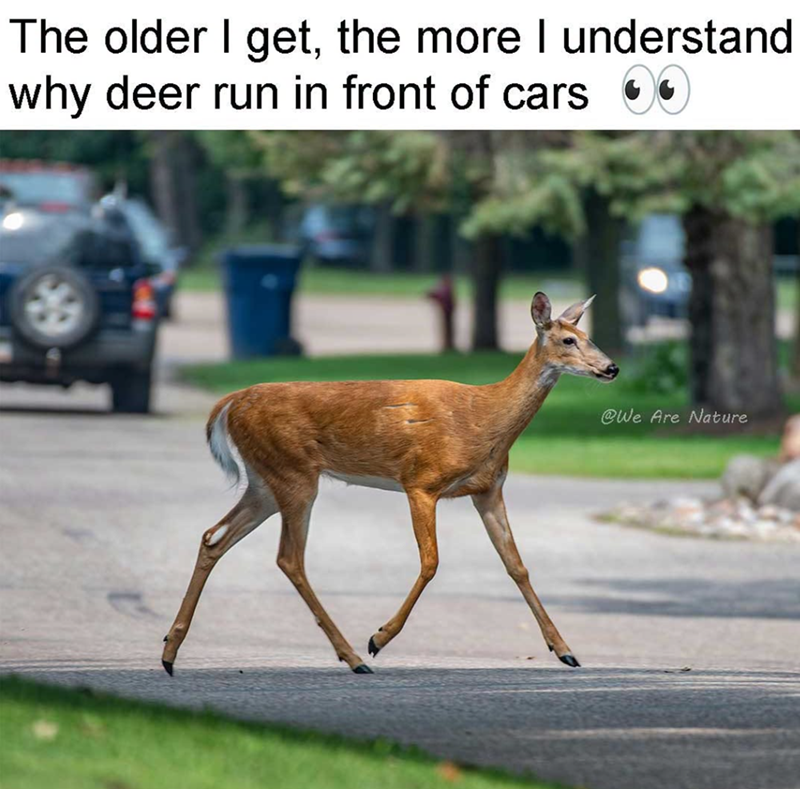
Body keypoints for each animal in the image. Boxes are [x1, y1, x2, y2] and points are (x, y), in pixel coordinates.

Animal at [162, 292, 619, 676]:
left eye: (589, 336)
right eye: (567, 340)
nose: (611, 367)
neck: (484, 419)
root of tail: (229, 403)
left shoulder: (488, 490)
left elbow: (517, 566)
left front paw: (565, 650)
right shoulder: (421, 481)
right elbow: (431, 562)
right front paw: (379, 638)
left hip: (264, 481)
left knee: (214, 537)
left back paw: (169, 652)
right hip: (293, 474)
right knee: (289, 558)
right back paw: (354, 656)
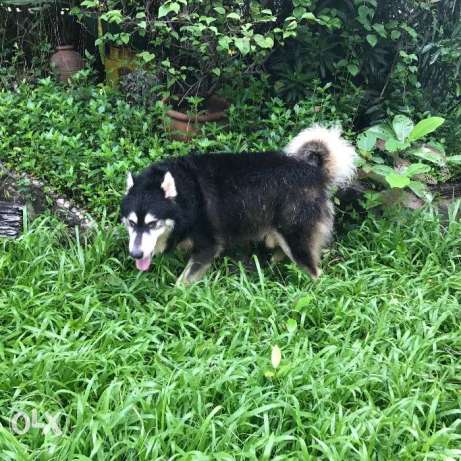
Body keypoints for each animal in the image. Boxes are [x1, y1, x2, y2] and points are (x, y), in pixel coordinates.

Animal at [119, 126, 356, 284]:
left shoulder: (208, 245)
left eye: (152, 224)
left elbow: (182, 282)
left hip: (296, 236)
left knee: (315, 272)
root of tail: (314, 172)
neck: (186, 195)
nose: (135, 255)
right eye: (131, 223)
# # # #
None of the pictures should be copied, but every record above must be restated in full.

▶ _Answer for the task_
Body keypoints for each animal in the image. Boxes are [x1, y1, x2, y2] and points are (x, y), in pixel coordinates.

Animal at [162, 292, 619, 676]:
left eye: (589, 336)
right eye: (567, 340)
nose: (611, 367)
neck: (484, 419)
root of tail: (229, 403)
left shoulder: (488, 490)
left elbow: (517, 566)
left front paw: (565, 650)
right shoulder: (421, 481)
right elbow: (431, 562)
right front paw: (379, 638)
left hip: (264, 481)
left knee: (214, 537)
left back paw: (169, 652)
right hip: (293, 474)
right knee: (289, 558)
right back paw: (354, 656)
Body keypoints for each animal in the image. Boxes are [x1, y1, x2, y2] and points are (x, y), in pixel coordinates.

Animal at [119, 126, 356, 284]:
left shoulder: (208, 245)
left eye: (152, 224)
left elbow: (182, 282)
left hip: (296, 236)
left knee: (315, 272)
root of tail: (314, 172)
neck: (186, 195)
nose: (135, 255)
right eye: (131, 223)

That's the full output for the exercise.